What is being asked –
Type out each entry exactly.

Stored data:
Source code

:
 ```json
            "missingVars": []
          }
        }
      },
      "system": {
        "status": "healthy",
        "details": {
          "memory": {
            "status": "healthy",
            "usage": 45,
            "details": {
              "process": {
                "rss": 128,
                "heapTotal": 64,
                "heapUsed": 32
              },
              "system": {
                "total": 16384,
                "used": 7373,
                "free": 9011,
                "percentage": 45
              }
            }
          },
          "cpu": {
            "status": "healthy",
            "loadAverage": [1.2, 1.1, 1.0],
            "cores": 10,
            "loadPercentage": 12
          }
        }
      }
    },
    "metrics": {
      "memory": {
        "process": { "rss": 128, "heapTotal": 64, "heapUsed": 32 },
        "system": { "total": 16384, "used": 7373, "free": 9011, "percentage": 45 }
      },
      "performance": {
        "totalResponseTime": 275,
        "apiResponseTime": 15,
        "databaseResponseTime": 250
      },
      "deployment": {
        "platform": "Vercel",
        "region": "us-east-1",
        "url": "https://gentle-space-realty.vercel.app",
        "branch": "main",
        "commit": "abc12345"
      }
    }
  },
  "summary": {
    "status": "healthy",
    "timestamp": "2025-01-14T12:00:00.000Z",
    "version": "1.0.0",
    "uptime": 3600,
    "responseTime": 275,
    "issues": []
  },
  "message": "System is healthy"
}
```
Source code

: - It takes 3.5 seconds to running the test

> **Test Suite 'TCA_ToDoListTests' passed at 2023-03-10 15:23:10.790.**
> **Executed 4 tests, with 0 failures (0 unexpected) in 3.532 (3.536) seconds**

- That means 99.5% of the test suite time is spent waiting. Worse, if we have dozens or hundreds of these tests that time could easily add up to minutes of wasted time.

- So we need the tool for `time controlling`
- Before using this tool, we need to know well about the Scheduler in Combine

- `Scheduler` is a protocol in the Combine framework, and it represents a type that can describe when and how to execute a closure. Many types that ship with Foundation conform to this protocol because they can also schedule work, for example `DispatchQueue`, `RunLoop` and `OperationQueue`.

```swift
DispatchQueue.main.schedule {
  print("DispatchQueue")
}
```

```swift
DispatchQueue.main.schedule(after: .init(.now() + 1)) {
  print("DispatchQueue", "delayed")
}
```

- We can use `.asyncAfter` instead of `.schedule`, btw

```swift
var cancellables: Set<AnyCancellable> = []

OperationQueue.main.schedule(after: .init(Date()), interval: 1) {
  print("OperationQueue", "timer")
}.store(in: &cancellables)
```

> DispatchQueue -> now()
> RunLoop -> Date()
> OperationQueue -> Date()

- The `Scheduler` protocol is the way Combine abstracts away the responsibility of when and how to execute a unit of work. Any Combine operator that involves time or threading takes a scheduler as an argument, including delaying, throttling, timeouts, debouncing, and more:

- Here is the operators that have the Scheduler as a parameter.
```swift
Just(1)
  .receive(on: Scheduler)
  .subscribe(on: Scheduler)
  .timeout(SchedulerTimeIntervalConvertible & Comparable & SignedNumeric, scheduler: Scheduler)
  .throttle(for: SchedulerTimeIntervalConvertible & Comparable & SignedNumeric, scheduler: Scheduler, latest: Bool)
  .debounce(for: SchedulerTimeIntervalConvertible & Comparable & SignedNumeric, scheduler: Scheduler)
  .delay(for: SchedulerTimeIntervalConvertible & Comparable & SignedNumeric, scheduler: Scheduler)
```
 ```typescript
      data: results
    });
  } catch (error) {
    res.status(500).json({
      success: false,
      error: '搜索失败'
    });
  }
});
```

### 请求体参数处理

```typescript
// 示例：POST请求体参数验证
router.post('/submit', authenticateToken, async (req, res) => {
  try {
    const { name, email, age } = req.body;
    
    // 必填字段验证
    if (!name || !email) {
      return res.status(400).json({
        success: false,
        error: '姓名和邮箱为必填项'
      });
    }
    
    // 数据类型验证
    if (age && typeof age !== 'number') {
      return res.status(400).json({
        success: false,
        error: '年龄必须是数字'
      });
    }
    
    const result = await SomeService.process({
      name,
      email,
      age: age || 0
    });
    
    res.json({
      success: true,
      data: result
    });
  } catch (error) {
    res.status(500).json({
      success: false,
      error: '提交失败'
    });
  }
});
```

The answer –
Source code

:
 ```json
            "missingVars": []
          }
        }
      },
      "system": {
        "status": "healthy",
        "details": {
          "memory": {
            "status": "healthy",
            "usage": 45,
            "details": {
              "process": {
                "rss": 128,
                "heapTotal": 64,
                "heapUsed": 32
              },
              "system": {
                "total": 16384,
                "used": 7373,
                "free": 9011,
                "percentage": 45
              }
            }
          },
          "cpu": {
            "status": "healthy",
            "loadAverage": [1.2, 1.1, 1.0],
            "cores": 10,
            "loadPercentage": 12
          }
        }
      }
    },
    "metrics": {
      "memory": {
        "process": { "rss": 128, "heapTotal": 64, "heapUsed": 32 },
        "system": { "total": 16384, "used": 7373, "free": 9011, "percentage": 45 }
      },
      "performance": {
        "totalResponseTime": 275,
        "apiResponseTime": 15,
        "databaseResponseTime": 250
      },
      "deployment": {
        "platform": "Vercel",
        "region": "us-east-1",
        "url": "https://gentle-space-realty.vercel.app",
        "branch": "main",
        "commit": "abc12345"
      }
    }
  },
  "summary": {
    "status": "healthy",
    "timestamp": "2025-01-14T12:00:00.000Z",
    "version": "1.0.0",
    "uptime": 3600,
    "responseTime": 275,
    "issues": []
  },
  "message": "System is healthy"
}
```
Source code

: - It takes 3.5 seconds to running the test

> **Test Suite 'TCA_ToDoListTests' passed at 2023-03-10 15:23:10.790.**
> **Executed 4 tests, with 0 failures (0 unexpected) in 3.532 (3.536) seconds**

- That means 99.5% of the test suite time is spent waiting. Worse, if we have dozens or hundreds of these tests that time could easily add up to minutes of wasted time.

- So we need the tool for `time controlling`
- Before using this tool, we need to know well about the Scheduler in Combine

- `Scheduler` is a protocol in the Combine framework, and it represents a type that can describe when and how to execute a closure. Many types that ship with Foundation conform to this protocol because they can also schedule work, for example `DispatchQueue`, `RunLoop` and `OperationQueue`.

```swift
DispatchQueue.main.schedule {
  print("DispatchQueue")
}
```

```swift
DispatchQueue.main.schedule(after: .init(.now() + 1)) {
  print("DispatchQueue", "delayed")
}
```

- We can use `.asyncAfter` instead of `.schedule`, btw

```swift
var cancellables: Set<AnyCancellable> = []

OperationQueue.main.schedule(after: .init(Date()), interval: 1) {
  print("OperationQueue", "timer")
}.store(in: &cancellables)
```

> DispatchQueue -> now()
> RunLoop -> Date()
> OperationQueue -> Date()

- The `Scheduler` protocol is the way Combine abstracts away the responsibility of when and how to execute a unit of work. Any Combine operator that involves time or threading takes a scheduler as an argument, including delaying, throttling, timeouts, debouncing, and more:

- Here is the operators that have the Scheduler as a parameter.
```swift
Just(1)
  .receive(on: Scheduler)
  .subscribe(on: Scheduler)
  .timeout(SchedulerTimeIntervalConvertible & Comparable & SignedNumeric, scheduler: Scheduler)
  .throttle(for: SchedulerTimeIntervalConvertible & Comparable & SignedNumeric, scheduler: Scheduler, latest: Bool)
  .debounce(for: SchedulerTimeIntervalConvertible & Comparable & SignedNumeric, scheduler: Scheduler)
  .delay(for: SchedulerTimeIntervalConvertible & Comparable & SignedNumeric, scheduler: Scheduler)
```
 ```typescript
      data: results
    });
  } catch (error) {
    res.status(500).json({
      success: false,
      error: '搜索失败'
    });
  }
});
```

### 请求体参数处理

```typescript
// 示例：POST请求体参数验证
router.post('/submit', authenticateToken, async (req, res) => {
  try {
    const { name, email, age } = req.body;
    
    // 必填字段验证
    if (!name || !email) {
      return res.status(400).json({
        success: false,
        error: '姓名和邮箱为必填项'
      });
    }
    
    // 数据类型验证
    if (age && typeof age !== 'number') {
      return res.status(400).json({
        success: false,
        error: '年龄必须是数字'
      });
    }
    
    const result = await SomeService.process({
      name,
      email,
      age: age || 0
    });
    
    res.json({
      success: true,
      data: result
    });
  } catch (error) {
    res.status(500).json({
      success: false,
      error: '提交失败'
    });
  }
});
```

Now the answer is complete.